Thunder Without Rain: A Memoir with Dangerous Game, God's Cattle, The African Buffalo (Hardcover)
NOT on our Shelf. Order now!
“When you hear thunder without rain–it is the buffalo approaching.” This line from a Yoruba hunting poem conveys the magnificent power of the African buffalo, also called “God’s cattle.” Hunter and writer Thomas McIntyre has pursued this special animal for the last forty years, and he now shares his expertise in Thunder Without Rain.
McIntyre's topics are wide-ranging, from the various species of the African buffalo and their territories to the cultural importance of buffalo and its place among wild bovids. Other material he covers includes:
- African, European, and American methods for hunting buffalo
- Historical explorers as buffalo hunters
- Great buffalo hunters, including Theodore Roosevelt, Robert Ruark, Craig Boddington, and Robert Jones
- Ernest Hemingway’s writing on buffalo
- Correct cartridges for hunting African buffalo
- And finally, what makes buffalo so dangerous—and so sought after?
After exploring all topics related to the African buffalo, including hunts of his own, McIntyre ends with the fate of modern buffalo hunting, now often guided and for a high price, and the sustainability of this practice. In Thunder Without Rain, McIntyre confronts his obsession with African buffalo and brings the reader along for a fascinating journey.
About the Author
Tom McIntyre has written hundreds of articles appearing in Sports Afield, Field & Stream, Gray’s Sporting Journal, Petersen’s Hunting, American Hunter, Men’s Journal, Outdoor Life, Bugle, Sporting Classics, Fly Rod & Reel as well as in a score of anthologies. Tom is on the mastheads as a contributing editor of both Sports Afield and Field & Stream magazines. He resides in Sheridan, Wyoming.
David Mamet is the winner of the Pulitzer Prize for Drama for his play, Glengarry Glen Ross.
Joel Ostlind is an internationally recognized artist who works in several media. A native of Wyoming, he appreciates the wonder of Africa.
Tom McIntyre writes like a man from my beloved American century.
–David Mamet, from the Foreword
It’s difficult to pigeon-hole Thunder Without Rain. That’s what makes it unique, on a par with Ortega y Gasset's Meditations of Hunting. To be sure, it is a book about hunting, but it is also full of biological, ethnographic and historical references, all rendered in lively, evocative prose. Perhaps the best way to characterize it is to say that it’s a vivid portrait of Syncerus caffer, the African Cape Buffalo, one of the most dangerous beasts on earth when aroused to anger, and as iconic to the savannas of Africa as the bison is to the great plains of North America.

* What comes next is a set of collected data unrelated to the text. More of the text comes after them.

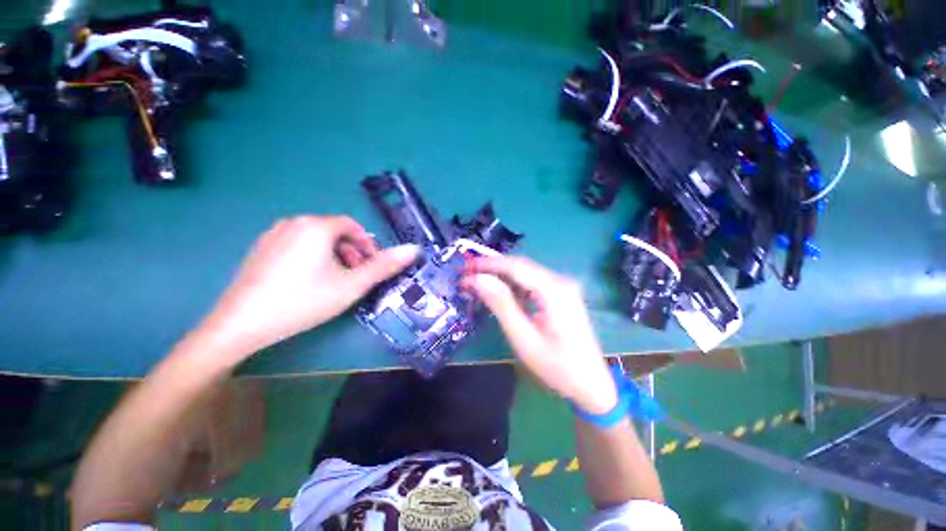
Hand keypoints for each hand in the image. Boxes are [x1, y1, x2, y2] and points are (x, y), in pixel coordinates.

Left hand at [198, 216, 417, 362]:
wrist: (242, 324)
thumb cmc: (304, 300)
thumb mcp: (352, 285)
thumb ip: (385, 265)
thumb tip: (415, 249)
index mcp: (317, 226)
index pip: (353, 227)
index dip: (368, 246)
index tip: (371, 268)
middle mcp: (294, 222)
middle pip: (335, 232)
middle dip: (351, 252)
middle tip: (354, 277)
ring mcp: (273, 234)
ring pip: (316, 239)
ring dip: (334, 256)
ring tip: (334, 281)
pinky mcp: (261, 249)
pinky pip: (297, 245)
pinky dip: (312, 257)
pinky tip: (307, 282)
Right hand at [461, 256, 617, 414]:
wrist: (591, 385)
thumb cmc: (557, 367)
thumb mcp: (523, 338)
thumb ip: (501, 305)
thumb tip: (478, 279)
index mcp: (555, 290)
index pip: (516, 266)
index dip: (488, 264)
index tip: (465, 268)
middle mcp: (561, 281)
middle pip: (521, 266)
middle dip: (492, 268)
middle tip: (467, 274)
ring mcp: (562, 287)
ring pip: (525, 273)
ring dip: (501, 276)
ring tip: (477, 282)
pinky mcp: (560, 294)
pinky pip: (532, 282)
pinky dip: (513, 285)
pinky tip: (499, 292)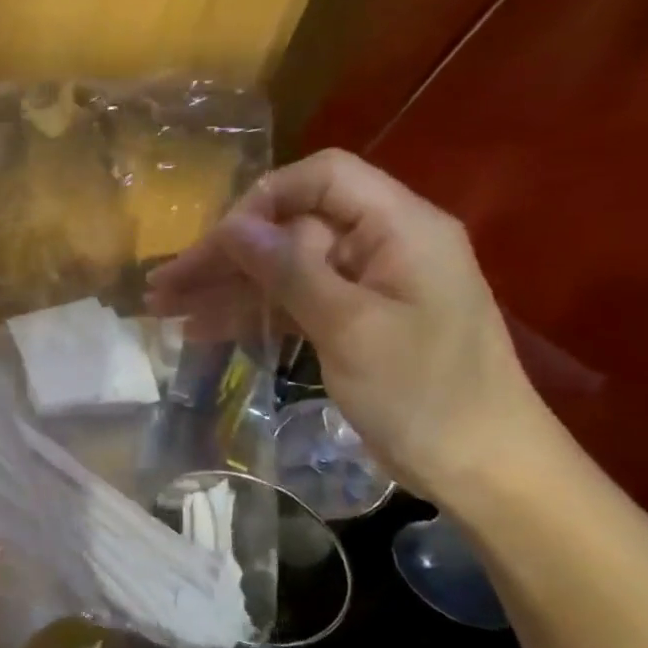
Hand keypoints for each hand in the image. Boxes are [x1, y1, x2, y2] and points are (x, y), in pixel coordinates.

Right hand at [145, 148, 545, 498]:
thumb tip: (233, 225)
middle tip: (164, 284)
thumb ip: (290, 270)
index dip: (263, 199)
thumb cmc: (424, 394)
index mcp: (399, 227)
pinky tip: (200, 329)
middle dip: (226, 254)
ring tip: (162, 308)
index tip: (219, 243)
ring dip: (226, 287)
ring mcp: (365, 285)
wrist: (484, 470)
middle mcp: (380, 244)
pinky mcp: (352, 321)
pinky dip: (250, 314)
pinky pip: (292, 303)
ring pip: (282, 269)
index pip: (321, 178)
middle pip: (290, 228)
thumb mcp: (351, 327)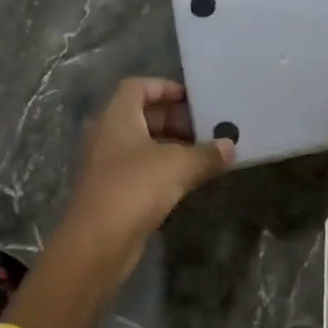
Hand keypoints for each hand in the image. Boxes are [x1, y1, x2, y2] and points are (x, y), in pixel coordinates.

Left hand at [53, 79, 233, 272]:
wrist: (97, 242)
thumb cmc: (136, 187)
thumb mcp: (180, 165)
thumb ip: (207, 153)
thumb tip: (230, 146)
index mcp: (117, 116)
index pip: (138, 86)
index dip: (165, 87)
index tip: (193, 100)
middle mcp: (106, 134)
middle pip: (141, 114)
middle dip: (174, 119)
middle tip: (205, 131)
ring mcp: (105, 164)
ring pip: (141, 144)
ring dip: (170, 146)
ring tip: (202, 156)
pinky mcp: (109, 190)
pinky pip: (138, 168)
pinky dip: (161, 168)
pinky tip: (185, 181)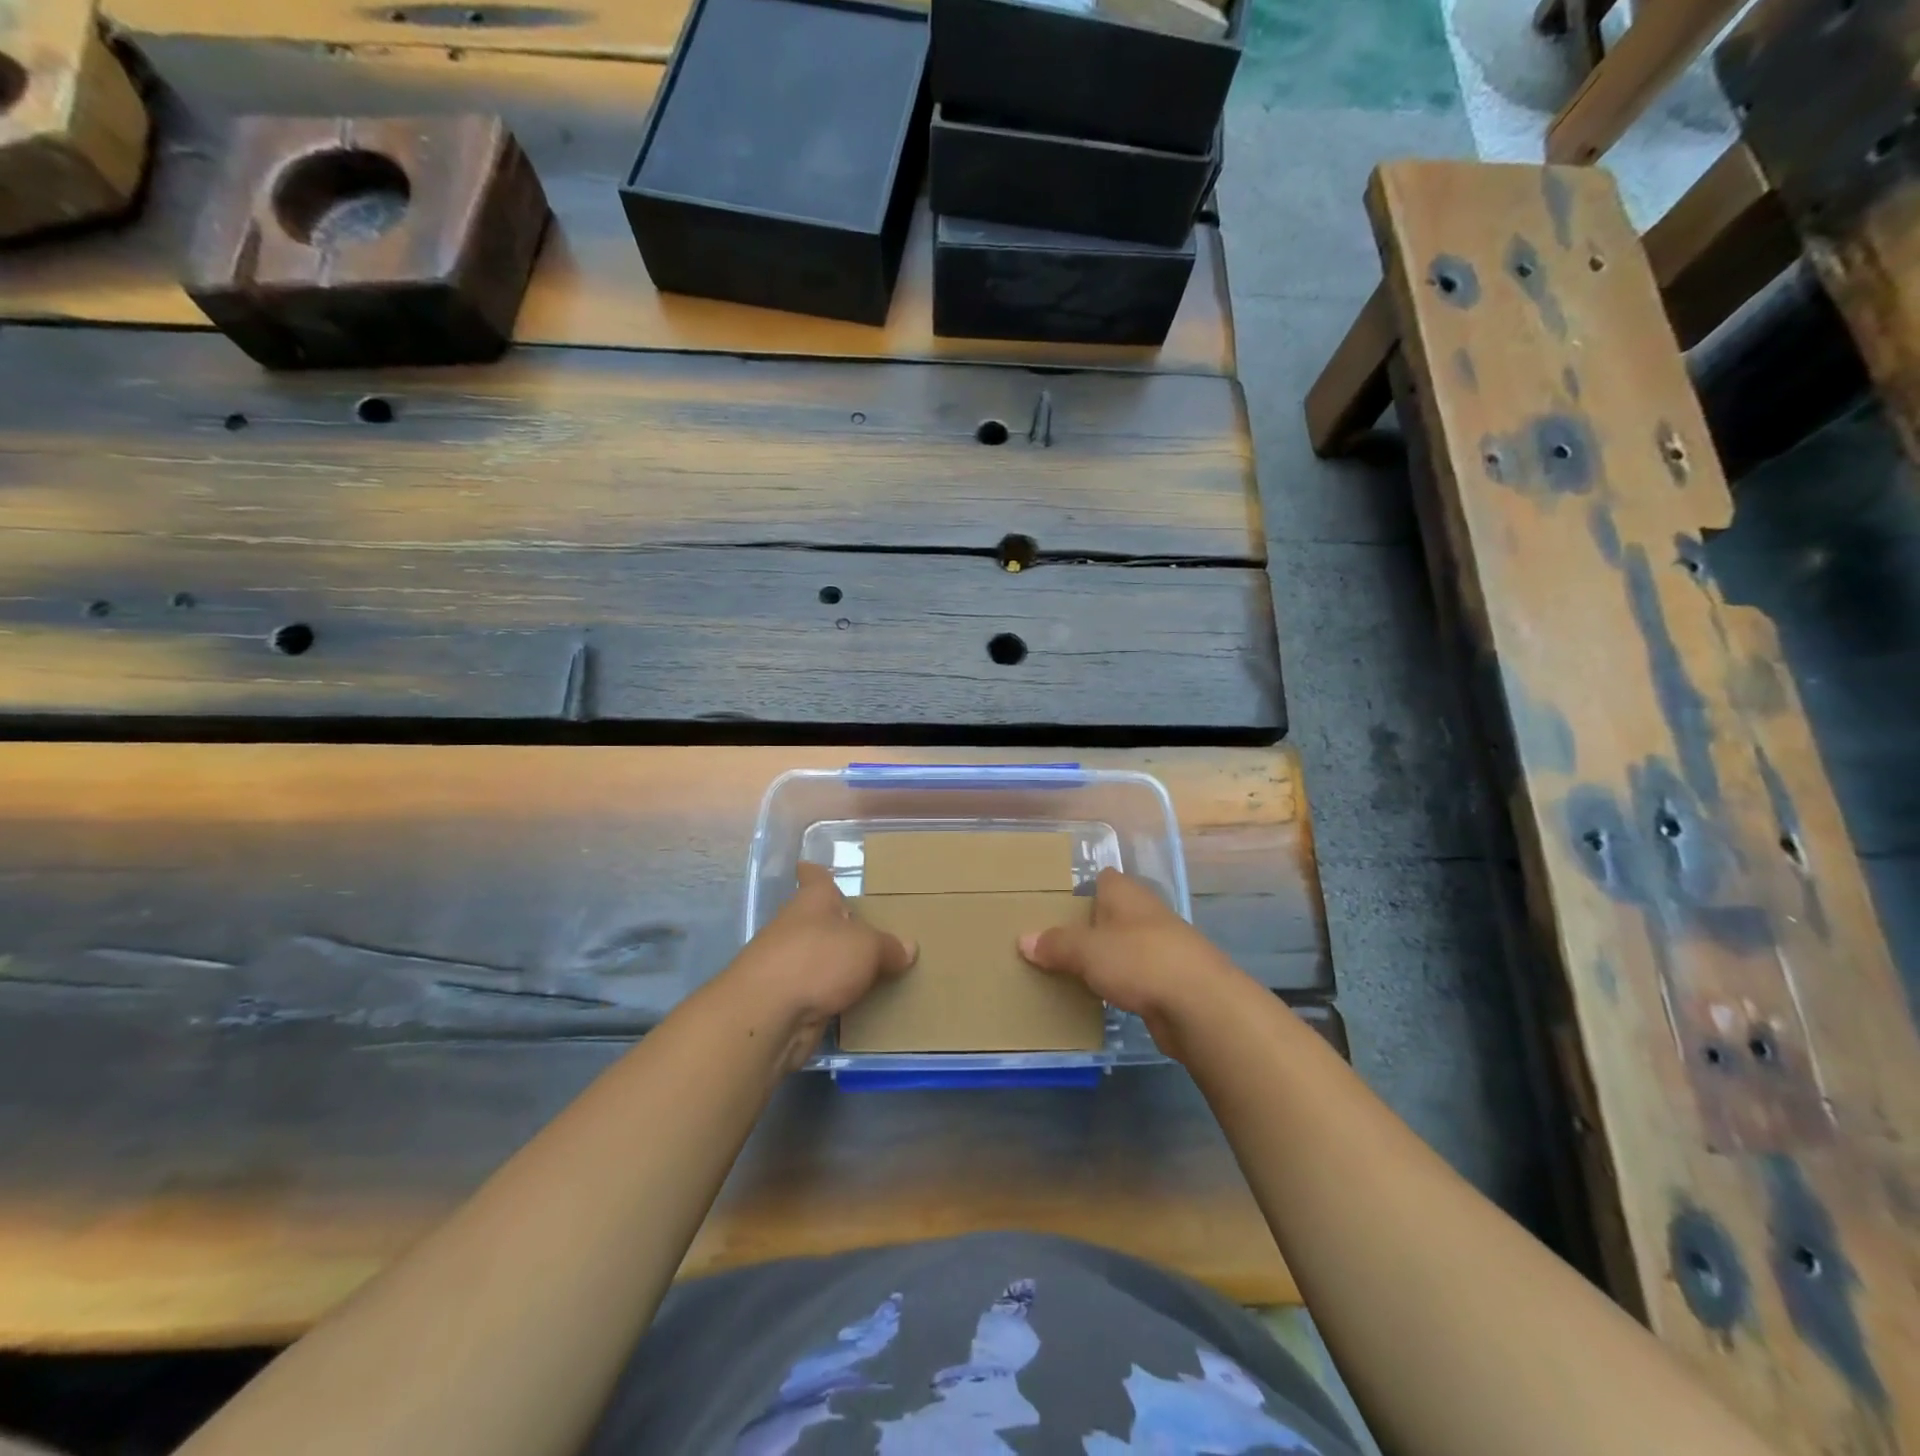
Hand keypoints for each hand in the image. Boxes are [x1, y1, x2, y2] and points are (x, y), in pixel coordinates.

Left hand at [719, 863, 917, 1072]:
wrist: (768, 1014)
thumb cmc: (817, 959)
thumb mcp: (866, 947)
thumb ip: (888, 947)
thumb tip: (908, 948)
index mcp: (812, 901)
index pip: (813, 877)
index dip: (815, 872)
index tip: (812, 865)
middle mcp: (796, 927)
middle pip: (818, 920)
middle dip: (839, 925)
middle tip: (873, 927)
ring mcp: (788, 965)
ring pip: (818, 958)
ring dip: (838, 964)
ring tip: (875, 968)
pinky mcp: (788, 1000)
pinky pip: (820, 992)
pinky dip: (835, 996)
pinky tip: (860, 1003)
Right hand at [1018, 869, 1249, 1062]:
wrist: (1201, 1005)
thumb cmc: (1139, 960)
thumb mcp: (1087, 950)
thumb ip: (1055, 945)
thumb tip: (1023, 940)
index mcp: (1126, 894)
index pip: (1103, 878)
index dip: (1081, 888)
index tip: (1055, 903)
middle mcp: (1145, 914)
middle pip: (1112, 913)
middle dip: (1087, 926)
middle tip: (1051, 941)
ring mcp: (1162, 947)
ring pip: (1124, 946)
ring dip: (1104, 957)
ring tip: (1068, 970)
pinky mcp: (1170, 981)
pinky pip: (1135, 976)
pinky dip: (1120, 983)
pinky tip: (1100, 996)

-Philip Caputo, author of A Rumor of War, Ghosts of Tsavo: Stalking the Mystery Lions of East Africa, and Hunter’s Moon.
At once erudite and visceral, Thomas McIntyre’s Thunder Without Rain conjures Africa in a vivid, vital hunt for the Cape Buffalo—not just the magnificent creature itself, but what he represents to all of us who value that which is wild in the world.
— Jim Cornelius, author of Warriors of the Wildlands: True Tales of the Frontier Partisans and keeper of www.frontierpartisans.com
In our unserious time people do not take hunting seriously as a subject. This is a shame. Tom McIntyre's Thunder Without Rain, his eccentric history of human civilization seen through the lens of his relations to the African buffalo, should be read should be read by anyone who cares about animals, conservation, and history. _ Stephen Bodio, author of A Rage for Falcons and The Hounds of Heaven.
Dr. Martin Dysart, from Peter Shaffer’s Equus: “A child is born into a world of phenomena all equal in their power to enslave. It sniffs—it sucks—it strokes its eyes over the whole uncomfortable range. Suddenly, one strikes. Why? Moments snap together like magnets, forging a chain of shackles. Why?” In Thunder Without Rain, Tom McIntyre uses literature, anthropology, zoology, and personal adventure to explain how and why a boy from suburban southern California should grow up obsessed with one of the most dangerous animals on earth. McIntyre’s chain of shackles has led him, again and again, back to an Africa he loves at least as much as his own home, and to a lifetime of encounters ranging from terrifying to humorous and back to terrifying, but never conducive to low blood pressure. — Jameson Parker, author of An Accidental Cowboy and Dancing with the Dead. He has written for multiple outdoor magazines, hosted hunting shows, and was once an actor.
An eccentric masterpiece of the relationship between man and all things wild and dangerous. As exciting as the African journals of the great explorers but with the sharpened language of a modern master. A shot to the heart and mind at the same time. Soulful. God will love this book. — Terry McDonell, author The Accidental Life and Irma: The Education of a Mother’s Son.